Ocean Bacteria Alters Skin Microbiome After Just 10 Minutes Of Swimming


'While many Vibrio are not pathogenic, the fact that we recovered them on the skin after swimming demonstrates that pathogenic Vibrio species could potentially persist on the skin after swimming, ' said Marisa Chattman Nielsen, a PhD student at the University of California.

So be sure to shower after swimming in the ocean, and try not to get any seawater in your mouth. The research team employed nine volunteers who met the criteria of no sunscreen, occassional exposure to the ocean, no bathing with the next 12-hours and no antibiotics for six months. The skin's gut microbiomes that live on the surface of our skin plays an important role in these defense measures. However, after swimming, all of them had related communities on their pores and skin, which had been fully totally different from their earlier than-swim communities, the research confirmed. But what researchers were really surprised by was the concentration of the bacteria - particularly Vibrio bacteria - that was found on the skin vs.in the water after just 10 minutes of swimming.

Dermal tests proved that all the participants who swam in the ocean featured traces of ocean bacteria, even if 24 hours had passed. And the exposure to these harmful bacteria can cause skin infection, ear infection, stomach problems, and so on.

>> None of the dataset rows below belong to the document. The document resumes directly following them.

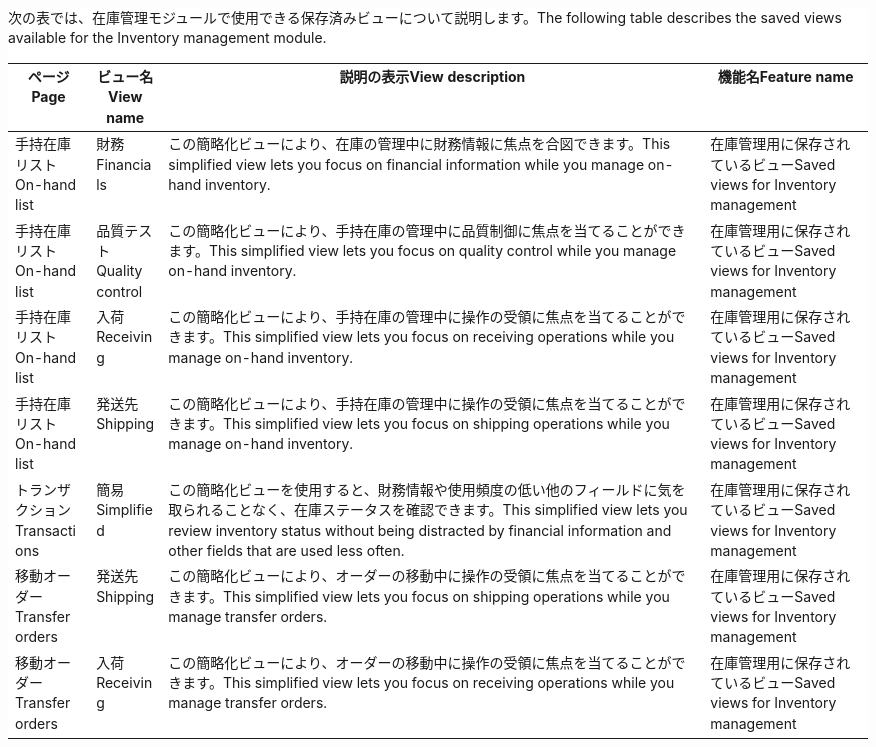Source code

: <span data-ttu-id="4774b-122">次の表では、在庫管理モジュールで使用できる保存済みビューについて説明します。</span><span class="sxs-lookup"><span data-stu-id="4774b-122">The following table describes the saved views available for the Inventory management module.</span></span>

| <span data-ttu-id="4774b-123">ページ</span><span class="sxs-lookup"><span data-stu-id="4774b-123">Page</span></span> | <span data-ttu-id="4774b-124">ビュー名</span><span class="sxs-lookup"><span data-stu-id="4774b-124">View name</span></span> | <span data-ttu-id="4774b-125">説明の表示</span><span class="sxs-lookup"><span data-stu-id="4774b-125">View description</span></span> | <span data-ttu-id="4774b-126">機能名</span><span class="sxs-lookup"><span data-stu-id="4774b-126">Feature name</span></span> |
|---|---|---|---|
| <span data-ttu-id="4774b-127">手持在庫リスト</span><span class="sxs-lookup"><span data-stu-id="4774b-127">On-hand list</span></span> | <span data-ttu-id="4774b-128">財務</span><span class="sxs-lookup"><span data-stu-id="4774b-128">Financials</span></span> | <span data-ttu-id="4774b-129">この簡略化ビューにより、在庫の管理中に財務情報に焦点を合図できます。</span><span class="sxs-lookup"><span data-stu-id="4774b-129">This simplified view lets you focus on financial information while you manage on-hand inventory.</span></span> | <span data-ttu-id="4774b-130">在庫管理用に保存されているビュー</span><span class="sxs-lookup"><span data-stu-id="4774b-130">Saved views for Inventory management</span></span> |
| <span data-ttu-id="4774b-131">手持在庫リスト</span><span class="sxs-lookup"><span data-stu-id="4774b-131">On-hand list</span></span> | <span data-ttu-id="4774b-132">品質テスト</span><span class="sxs-lookup"><span data-stu-id="4774b-132">Quality control</span></span> | <span data-ttu-id="4774b-133">この簡略化ビューにより、手持在庫の管理中に品質制御に焦点を当てることができます。</span><span class="sxs-lookup"><span data-stu-id="4774b-133">This simplified view lets you focus on quality control while you manage on-hand inventory.</span></span> | <span data-ttu-id="4774b-134">在庫管理用に保存されているビュー</span><span class="sxs-lookup"><span data-stu-id="4774b-134">Saved views for Inventory management</span></span> |
| <span data-ttu-id="4774b-135">手持在庫リスト</span><span class="sxs-lookup"><span data-stu-id="4774b-135">On-hand list</span></span> | <span data-ttu-id="4774b-136">入荷</span><span class="sxs-lookup"><span data-stu-id="4774b-136">Receiving</span></span> | <span data-ttu-id="4774b-137">この簡略化ビューにより、手持在庫の管理中に操作の受領に焦点を当てることができます。</span><span class="sxs-lookup"><span data-stu-id="4774b-137">This simplified view lets you focus on receiving operations while you manage on-hand inventory.</span></span> | <span data-ttu-id="4774b-138">在庫管理用に保存されているビュー</span><span class="sxs-lookup"><span data-stu-id="4774b-138">Saved views for Inventory management</span></span> |
| <span data-ttu-id="4774b-139">手持在庫リスト</span><span class="sxs-lookup"><span data-stu-id="4774b-139">On-hand list</span></span> | <span data-ttu-id="4774b-140">発送先</span><span class="sxs-lookup"><span data-stu-id="4774b-140">Shipping</span></span> | <span data-ttu-id="4774b-141">この簡略化ビューにより、手持在庫の管理中に操作の受領に焦点を当てることができます。</span><span class="sxs-lookup"><span data-stu-id="4774b-141">This simplified view lets you focus on shipping operations while you manage on-hand inventory.</span></span> | <span data-ttu-id="4774b-142">在庫管理用に保存されているビュー</span><span class="sxs-lookup"><span data-stu-id="4774b-142">Saved views for Inventory management</span></span> |
| <span data-ttu-id="4774b-143">トランザクション</span><span class="sxs-lookup"><span data-stu-id="4774b-143">Transactions</span></span> | <span data-ttu-id="4774b-144">簡易</span><span class="sxs-lookup"><span data-stu-id="4774b-144">Simplified</span></span> | <span data-ttu-id="4774b-145">この簡略化ビューを使用すると、財務情報や使用頻度の低い他のフィールドに気を取られることなく、在庫ステータスを確認できます。</span><span class="sxs-lookup"><span data-stu-id="4774b-145">This simplified view lets you review inventory status without being distracted by financial information and other fields that are used less often.</span></span> | <span data-ttu-id="4774b-146">在庫管理用に保存されているビュー</span><span class="sxs-lookup"><span data-stu-id="4774b-146">Saved views for Inventory management</span></span> |
| <span data-ttu-id="4774b-147">移動オーダー</span><span class="sxs-lookup"><span data-stu-id="4774b-147">Transfer orders</span></span> | <span data-ttu-id="4774b-148">発送先</span><span class="sxs-lookup"><span data-stu-id="4774b-148">Shipping</span></span> | <span data-ttu-id="4774b-149">この簡略化ビューにより、オーダーの移動中に操作の受領に焦点を当てることができます。</span><span class="sxs-lookup"><span data-stu-id="4774b-149">This simplified view lets you focus on shipping operations while you manage transfer orders.</span></span> | <span data-ttu-id="4774b-150">在庫管理用に保存されているビュー</span><span class="sxs-lookup"><span data-stu-id="4774b-150">Saved views for Inventory management</span></span> |
| <span data-ttu-id="4774b-151">移動オーダー</span><span class="sxs-lookup"><span data-stu-id="4774b-151">Transfer orders</span></span> | <span data-ttu-id="4774b-152">入荷</span><span class="sxs-lookup"><span data-stu-id="4774b-152">Receiving</span></span> | <span data-ttu-id="4774b-153">この簡略化ビューにより、オーダーの移動中に操作の受領に焦点を当てることができます。</span><span class="sxs-lookup"><span data-stu-id="4774b-153">This simplified view lets you focus on receiving operations while you manage transfer orders.</span></span> | <span data-ttu-id="4774b-154">在庫管理用に保存されているビュー</span><span class="sxs-lookup"><span data-stu-id="4774b-154">Saved views for Inventory management</span></span> |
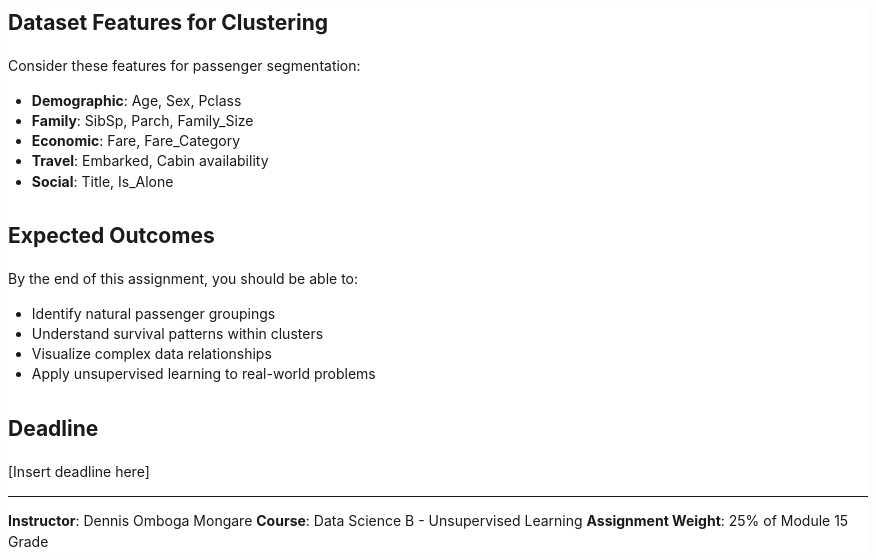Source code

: ## Dataset Features for Clustering

Consider these features for passenger segmentation:
- **Demographic**: Age, Sex, Pclass
- **Family**: SibSp, Parch, Family_Size
- **Economic**: Fare, Fare_Category
- **Travel**: Embarked, Cabin availability
- **Social**: Title, Is_Alone

## Expected Outcomes

By the end of this assignment, you should be able to:
- Identify natural passenger groupings
- Understand survival patterns within clusters
- Visualize complex data relationships
- Apply unsupervised learning to real-world problems

## Deadline
[Insert deadline here]

---

**Instructor**: Dennis Omboga Mongare
**Course**: Data Science B - Unsupervised Learning
**Assignment Weight**: 25% of Module 15 Grade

The results were quite impressive as the individuals featured a similar community on their skin after the swimming, in comparison to different communities at the start of the test.

This research has been conducted due to other previous studies which have been showing various associations between ocean swimming and infections.

A new study elaborated by researchers from the University of California claims that exposure to the oceanic water can affect the microbiome of the human skin negatively, by altering its structure and composition.

Nielsen and her team, according to PHYS ORG, detected ocean bacteria on all participants after air drying. Nielsen. The Vibrio genus includes the bacterium that causes cholera.

The researchers detected Vibrio species on the subjects' skin.

Before the participants entered the water, researchers swabbed the participants on the back of the calf.

All the participants in the ocean swimming experiment showed ocean bacteria symptoms after air drying at six and 24 hours after swimming in the ocean. The fraction of Vibrio species detected on human skin was more than 10 times greater than the fraction in the ocean water sample, suggesting a specific affinity for attachment to human skin.

'A healthy microbiome protects the host from colonization and infection by opportunistic and pathogenic microbes'.

For the study presented at the annual meeting of the American Society for Microbiology, researchers focused on a group of selected beach goers.